◆ **WHAT IS NEEDED**: Copy out every line of the material below exactly as it appears.

^^^^

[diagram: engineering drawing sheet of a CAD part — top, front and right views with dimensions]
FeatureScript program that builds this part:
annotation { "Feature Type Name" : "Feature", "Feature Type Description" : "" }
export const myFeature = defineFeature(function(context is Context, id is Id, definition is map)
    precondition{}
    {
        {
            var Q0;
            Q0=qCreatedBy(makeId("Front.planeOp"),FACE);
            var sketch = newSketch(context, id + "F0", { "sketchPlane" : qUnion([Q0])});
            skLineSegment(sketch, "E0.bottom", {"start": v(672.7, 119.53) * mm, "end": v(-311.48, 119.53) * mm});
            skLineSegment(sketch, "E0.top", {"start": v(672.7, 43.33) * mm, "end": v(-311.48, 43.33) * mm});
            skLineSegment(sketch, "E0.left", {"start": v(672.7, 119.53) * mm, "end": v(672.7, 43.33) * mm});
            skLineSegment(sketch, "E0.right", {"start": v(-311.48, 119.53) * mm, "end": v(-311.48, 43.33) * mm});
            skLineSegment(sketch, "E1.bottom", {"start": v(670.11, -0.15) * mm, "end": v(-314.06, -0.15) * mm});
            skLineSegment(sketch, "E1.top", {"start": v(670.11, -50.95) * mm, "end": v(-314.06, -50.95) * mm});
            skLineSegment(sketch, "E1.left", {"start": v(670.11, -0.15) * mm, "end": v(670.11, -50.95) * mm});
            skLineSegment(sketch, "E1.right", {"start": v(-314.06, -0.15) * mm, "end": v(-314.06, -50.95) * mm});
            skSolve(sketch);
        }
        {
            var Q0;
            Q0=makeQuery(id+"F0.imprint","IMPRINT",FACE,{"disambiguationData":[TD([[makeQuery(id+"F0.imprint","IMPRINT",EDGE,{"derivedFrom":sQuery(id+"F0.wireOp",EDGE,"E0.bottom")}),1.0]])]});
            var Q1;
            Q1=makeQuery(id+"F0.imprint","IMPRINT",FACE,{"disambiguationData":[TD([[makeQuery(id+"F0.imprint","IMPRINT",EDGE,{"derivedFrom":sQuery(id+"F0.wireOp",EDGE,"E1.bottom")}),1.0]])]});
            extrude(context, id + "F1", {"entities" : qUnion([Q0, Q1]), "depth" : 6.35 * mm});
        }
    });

^^^^

◆ **CORRECT ANSWER**:
[diagram: engineering drawing sheet of a CAD part — top, front and right views with dimensions]
FeatureScript program that builds this part:
annotation { "Feature Type Name" : "Feature", "Feature Type Description" : "" }
export const myFeature = defineFeature(function(context is Context, id is Id, definition is map)
    precondition{}
    {
        {
            var Q0;
            Q0=qCreatedBy(makeId("Front.planeOp"),FACE);
            var sketch = newSketch(context, id + "F0", { "sketchPlane" : qUnion([Q0])});
            skLineSegment(sketch, "E0.bottom", {"start": v(672.7, 119.53) * mm, "end": v(-311.48, 119.53) * mm});
            skLineSegment(sketch, "E0.top", {"start": v(672.7, 43.33) * mm, "end": v(-311.48, 43.33) * mm});
            skLineSegment(sketch, "E0.left", {"start": v(672.7, 119.53) * mm, "end": v(672.7, 43.33) * mm});
            skLineSegment(sketch, "E0.right", {"start": v(-311.48, 119.53) * mm, "end": v(-311.48, 43.33) * mm});
            skLineSegment(sketch, "E1.bottom", {"start": v(670.11, -0.15) * mm, "end": v(-314.06, -0.15) * mm});
            skLineSegment(sketch, "E1.top", {"start": v(670.11, -50.95) * mm, "end": v(-314.06, -50.95) * mm});
            skLineSegment(sketch, "E1.left", {"start": v(670.11, -0.15) * mm, "end": v(670.11, -50.95) * mm});
            skLineSegment(sketch, "E1.right", {"start": v(-314.06, -0.15) * mm, "end": v(-314.06, -50.95) * mm});
            skSolve(sketch);
        }
        {
            var Q0;
            Q0=makeQuery(id+"F0.imprint","IMPRINT",FACE,{"disambiguationData":[TD([[makeQuery(id+"F0.imprint","IMPRINT",EDGE,{"derivedFrom":sQuery(id+"F0.wireOp",EDGE,"E0.bottom")}),1.0]])]});
            var Q1;
            Q1=makeQuery(id+"F0.imprint","IMPRINT",FACE,{"disambiguationData":[TD([[makeQuery(id+"F0.imprint","IMPRINT",EDGE,{"derivedFrom":sQuery(id+"F0.wireOp",EDGE,"E1.bottom")}),1.0]])]});
            extrude(context, id + "F1", {"entities" : qUnion([Q0, Q1]), "depth" : 6.35 * mm});
        }
    });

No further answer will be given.